2018-08-14T16:07:13.000100Z

👍

rustam.gilaztdinov 2018-08-14T17:09:31.000100Z

actually, another question 🙂 Batch size is equal to 10 After I submit job, only one batch processed, then in log I have this exception

java.lang.NullPointerException:
    clojure.lang.ExceptionInfo: Handling uncaught exception thrown inside task lifecycle :lifecycle/read-batch. Killing the job. -&gt; Exception type: java.lang.NullPointerException. Exception message: null
       job-id: #uuid "7bacb4ad-e7c8-1292-8814-b9e6a9183a7f"
     metadata: {:job-id #uuid "7bacb4ad-e7c8-1292-8814-b9e6a9183a7f", :job-hash "b167932da4fa7ff4b4cff26b921fcf0576cc010fb9fbf5c607022507b3b9f6d"}
      peer-id: #uuid "76fd87b1-64af-254e-1568-96a986a649b7"
    task-name: :partition-keys

If I changed batch size — still have this exception and one batch processed Is that means — I should add :lifecycle/after-batch function or handle exception? Sorry, I’m pretty new to onyx, any tips will be super helpful

2018-08-14T17:29:12.000100Z

perhaps there is an SQL error somewhere ? can you look at your database logs to see which queries are being sent ?

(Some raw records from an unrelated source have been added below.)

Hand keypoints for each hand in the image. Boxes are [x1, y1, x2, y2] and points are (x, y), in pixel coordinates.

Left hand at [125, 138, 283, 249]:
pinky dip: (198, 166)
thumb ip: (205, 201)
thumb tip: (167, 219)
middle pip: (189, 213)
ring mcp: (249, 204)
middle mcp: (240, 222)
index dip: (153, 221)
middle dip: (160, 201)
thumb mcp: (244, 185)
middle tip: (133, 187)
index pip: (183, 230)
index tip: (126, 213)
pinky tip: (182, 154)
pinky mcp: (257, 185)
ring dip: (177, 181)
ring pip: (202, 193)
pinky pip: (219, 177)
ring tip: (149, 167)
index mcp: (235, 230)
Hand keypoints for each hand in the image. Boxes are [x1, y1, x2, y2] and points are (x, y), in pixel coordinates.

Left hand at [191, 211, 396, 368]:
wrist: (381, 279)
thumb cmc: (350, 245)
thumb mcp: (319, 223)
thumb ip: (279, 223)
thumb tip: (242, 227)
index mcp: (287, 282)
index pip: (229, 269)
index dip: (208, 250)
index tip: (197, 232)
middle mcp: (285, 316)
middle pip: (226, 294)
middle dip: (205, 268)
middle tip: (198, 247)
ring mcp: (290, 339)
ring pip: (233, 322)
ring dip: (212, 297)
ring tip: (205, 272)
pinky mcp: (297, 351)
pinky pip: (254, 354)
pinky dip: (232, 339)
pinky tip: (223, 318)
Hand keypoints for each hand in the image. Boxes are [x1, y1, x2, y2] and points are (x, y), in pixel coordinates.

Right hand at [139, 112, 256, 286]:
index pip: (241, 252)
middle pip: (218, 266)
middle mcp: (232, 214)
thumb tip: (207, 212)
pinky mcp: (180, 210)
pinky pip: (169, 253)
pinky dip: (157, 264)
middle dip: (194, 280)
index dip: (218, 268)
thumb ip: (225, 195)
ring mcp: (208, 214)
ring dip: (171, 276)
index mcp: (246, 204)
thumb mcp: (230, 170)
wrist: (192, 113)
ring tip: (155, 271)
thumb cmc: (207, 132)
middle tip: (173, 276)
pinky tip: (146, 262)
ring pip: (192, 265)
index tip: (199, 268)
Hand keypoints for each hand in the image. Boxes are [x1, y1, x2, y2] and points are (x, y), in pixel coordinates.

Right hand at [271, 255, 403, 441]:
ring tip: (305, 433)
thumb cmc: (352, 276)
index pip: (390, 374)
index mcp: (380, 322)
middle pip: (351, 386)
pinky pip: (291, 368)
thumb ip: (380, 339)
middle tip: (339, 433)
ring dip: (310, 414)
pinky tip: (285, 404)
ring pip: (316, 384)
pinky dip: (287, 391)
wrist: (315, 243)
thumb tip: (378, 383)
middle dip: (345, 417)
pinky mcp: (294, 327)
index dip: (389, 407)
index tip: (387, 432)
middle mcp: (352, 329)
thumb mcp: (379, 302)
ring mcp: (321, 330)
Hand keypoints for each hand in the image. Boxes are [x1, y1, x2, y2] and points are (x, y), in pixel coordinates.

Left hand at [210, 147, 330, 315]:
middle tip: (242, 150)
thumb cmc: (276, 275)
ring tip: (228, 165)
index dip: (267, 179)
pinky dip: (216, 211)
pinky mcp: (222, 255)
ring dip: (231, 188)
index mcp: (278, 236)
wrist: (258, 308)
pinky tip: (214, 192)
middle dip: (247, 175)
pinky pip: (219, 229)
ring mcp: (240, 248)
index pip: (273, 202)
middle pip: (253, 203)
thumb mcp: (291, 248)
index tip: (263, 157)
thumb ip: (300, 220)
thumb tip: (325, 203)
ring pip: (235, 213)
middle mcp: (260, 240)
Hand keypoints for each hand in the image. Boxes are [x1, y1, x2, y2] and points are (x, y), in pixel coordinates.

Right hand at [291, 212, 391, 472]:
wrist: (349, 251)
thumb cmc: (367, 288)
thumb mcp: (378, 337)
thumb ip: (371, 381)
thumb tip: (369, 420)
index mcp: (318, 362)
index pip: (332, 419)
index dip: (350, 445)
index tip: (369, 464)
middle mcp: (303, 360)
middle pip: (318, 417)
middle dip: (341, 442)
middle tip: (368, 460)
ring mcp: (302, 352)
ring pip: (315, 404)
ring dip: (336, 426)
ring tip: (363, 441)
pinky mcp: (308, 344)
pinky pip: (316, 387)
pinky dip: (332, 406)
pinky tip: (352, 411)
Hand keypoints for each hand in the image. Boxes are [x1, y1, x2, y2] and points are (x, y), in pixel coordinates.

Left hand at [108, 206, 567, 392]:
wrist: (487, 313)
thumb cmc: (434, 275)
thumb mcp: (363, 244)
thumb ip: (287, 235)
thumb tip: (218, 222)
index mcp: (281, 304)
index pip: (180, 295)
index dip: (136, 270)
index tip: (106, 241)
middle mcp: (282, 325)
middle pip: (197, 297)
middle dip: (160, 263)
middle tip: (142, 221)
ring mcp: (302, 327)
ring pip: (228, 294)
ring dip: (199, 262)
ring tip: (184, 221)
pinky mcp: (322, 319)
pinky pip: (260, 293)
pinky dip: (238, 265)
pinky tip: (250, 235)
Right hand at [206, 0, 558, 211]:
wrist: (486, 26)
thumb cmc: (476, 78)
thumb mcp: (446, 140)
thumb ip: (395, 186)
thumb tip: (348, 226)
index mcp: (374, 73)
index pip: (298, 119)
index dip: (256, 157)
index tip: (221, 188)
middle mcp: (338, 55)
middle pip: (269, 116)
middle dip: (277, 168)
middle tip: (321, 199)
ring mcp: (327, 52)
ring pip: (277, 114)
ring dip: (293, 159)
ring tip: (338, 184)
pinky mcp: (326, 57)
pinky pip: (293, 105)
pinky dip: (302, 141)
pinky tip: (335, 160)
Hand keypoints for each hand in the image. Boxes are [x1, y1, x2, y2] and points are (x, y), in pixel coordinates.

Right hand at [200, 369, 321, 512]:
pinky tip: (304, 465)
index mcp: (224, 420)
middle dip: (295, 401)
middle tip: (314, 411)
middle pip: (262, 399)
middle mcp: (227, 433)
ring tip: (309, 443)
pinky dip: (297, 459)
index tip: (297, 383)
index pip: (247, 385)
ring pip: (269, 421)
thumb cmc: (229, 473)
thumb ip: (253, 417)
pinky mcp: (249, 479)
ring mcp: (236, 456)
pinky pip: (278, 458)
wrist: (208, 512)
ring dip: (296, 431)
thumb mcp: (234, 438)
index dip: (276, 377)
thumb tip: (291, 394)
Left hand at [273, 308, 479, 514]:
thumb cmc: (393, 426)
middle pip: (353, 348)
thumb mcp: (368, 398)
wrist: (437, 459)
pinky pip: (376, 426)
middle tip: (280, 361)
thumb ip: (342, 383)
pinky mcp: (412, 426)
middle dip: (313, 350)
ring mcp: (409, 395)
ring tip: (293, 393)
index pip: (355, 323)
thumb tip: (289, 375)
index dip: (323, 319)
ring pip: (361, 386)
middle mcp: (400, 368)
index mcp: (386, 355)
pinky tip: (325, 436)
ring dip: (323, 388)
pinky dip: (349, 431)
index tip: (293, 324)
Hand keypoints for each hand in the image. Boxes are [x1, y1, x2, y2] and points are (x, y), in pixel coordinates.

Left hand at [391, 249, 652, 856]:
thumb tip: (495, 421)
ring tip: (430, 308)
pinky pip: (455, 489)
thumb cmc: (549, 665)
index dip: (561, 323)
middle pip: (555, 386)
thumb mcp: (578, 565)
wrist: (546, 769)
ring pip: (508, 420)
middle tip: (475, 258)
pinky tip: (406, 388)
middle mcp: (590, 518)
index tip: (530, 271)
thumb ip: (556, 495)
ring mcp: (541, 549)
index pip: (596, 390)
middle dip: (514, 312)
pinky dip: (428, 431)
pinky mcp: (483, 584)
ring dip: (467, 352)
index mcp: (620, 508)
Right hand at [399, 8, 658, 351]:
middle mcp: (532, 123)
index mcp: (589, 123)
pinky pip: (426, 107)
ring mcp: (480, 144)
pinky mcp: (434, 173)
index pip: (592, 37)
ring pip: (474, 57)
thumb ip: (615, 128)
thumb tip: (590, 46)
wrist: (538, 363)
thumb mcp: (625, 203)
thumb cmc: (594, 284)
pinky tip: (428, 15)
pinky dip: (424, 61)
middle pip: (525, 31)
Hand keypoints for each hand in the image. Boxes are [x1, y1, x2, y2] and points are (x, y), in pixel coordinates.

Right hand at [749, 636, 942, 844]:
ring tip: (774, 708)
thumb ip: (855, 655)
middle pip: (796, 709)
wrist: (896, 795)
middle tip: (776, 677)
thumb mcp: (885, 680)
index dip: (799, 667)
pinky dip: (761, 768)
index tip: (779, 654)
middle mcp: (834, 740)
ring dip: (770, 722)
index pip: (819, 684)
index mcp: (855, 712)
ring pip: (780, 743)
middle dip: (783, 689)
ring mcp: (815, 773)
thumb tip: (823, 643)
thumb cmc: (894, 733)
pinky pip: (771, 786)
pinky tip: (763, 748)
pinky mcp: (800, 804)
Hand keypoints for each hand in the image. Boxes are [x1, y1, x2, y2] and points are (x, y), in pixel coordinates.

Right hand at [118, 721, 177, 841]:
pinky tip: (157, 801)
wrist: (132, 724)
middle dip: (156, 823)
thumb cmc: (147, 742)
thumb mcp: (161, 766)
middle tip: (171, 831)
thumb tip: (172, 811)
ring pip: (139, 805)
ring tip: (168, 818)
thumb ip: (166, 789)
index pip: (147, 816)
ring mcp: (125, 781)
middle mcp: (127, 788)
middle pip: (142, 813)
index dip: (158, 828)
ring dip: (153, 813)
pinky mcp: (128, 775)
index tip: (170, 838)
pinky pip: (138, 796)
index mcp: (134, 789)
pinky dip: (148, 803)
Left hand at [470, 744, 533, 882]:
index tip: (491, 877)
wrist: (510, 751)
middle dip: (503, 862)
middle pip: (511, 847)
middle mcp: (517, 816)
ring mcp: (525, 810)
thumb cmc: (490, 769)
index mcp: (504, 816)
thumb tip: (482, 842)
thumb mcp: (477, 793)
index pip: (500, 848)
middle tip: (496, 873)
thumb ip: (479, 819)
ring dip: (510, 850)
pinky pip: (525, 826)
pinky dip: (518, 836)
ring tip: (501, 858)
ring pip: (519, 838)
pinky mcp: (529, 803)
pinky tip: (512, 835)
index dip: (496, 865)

2018-08-14T17:29:29.000100Z

NPE doesn't look too good

2018-08-14T17:30:20.000100Z

to be perfectly honest, I don't think the sql plugin is used that much -- I mostly use it as an output plugin, and I think I'm one of the few people actually using it 🙂

2018-08-14T17:30:30.000100Z

so the chances are that you might run into some corner cases

rustam.gilaztdinov 2018-08-14T17:35:39.000100Z

If i change batch size to 20, all works well. So, no NPE on data. NPE comes with next batch

2018-08-14T18:06:38.000100Z

ok, i wouldnt be able to tell right now. it's most likely a bug in the sql plugim

rustam.gilaztdinov 2018-08-14T18:18:10.000100Z

Oh(

rustam.gilaztdinov 2018-08-14T18:23:27.000100Z

It's bad, I'm data analyst, and thinking about writing complex transformation on sql data( we have huge postgres database, and this is why i peek onyx. Clojure is so great to work with data and in combination with onyx it's promise so much. Which kind of workflow you suggest -- produce data to kafka, and work with kafka plugin and sql-plugin to output?

2018-08-14T18:50:56.000100Z

it completely depends upon what you want to do with the data. I would say that Onyx shines more in production workloads, for exploratory data analysis you want to keep things in a relational database or data warehouse.

2018-08-14T18:51:31.000100Z

in production, you could use Onyx to implement your actual algorithms, for example indeed sourcing from Kafka and writing into PostgreSQL

2018-08-14T18:52:34.000100Z

but it all completely depends on what you plan on doing

2018-08-14T18:52:46.000100Z

and it needs to be properly tailored towards your use case

2018-08-14T18:52:58.000100Z

There is no one size fits all solution here :)

rustam.gilaztdinov 2018-08-14T19:10:30.000100Z

Agree) but when data is huge, not so big for hadoop and spark -- ETL on this size of data on single machine is slow. Think, this totally onyx case.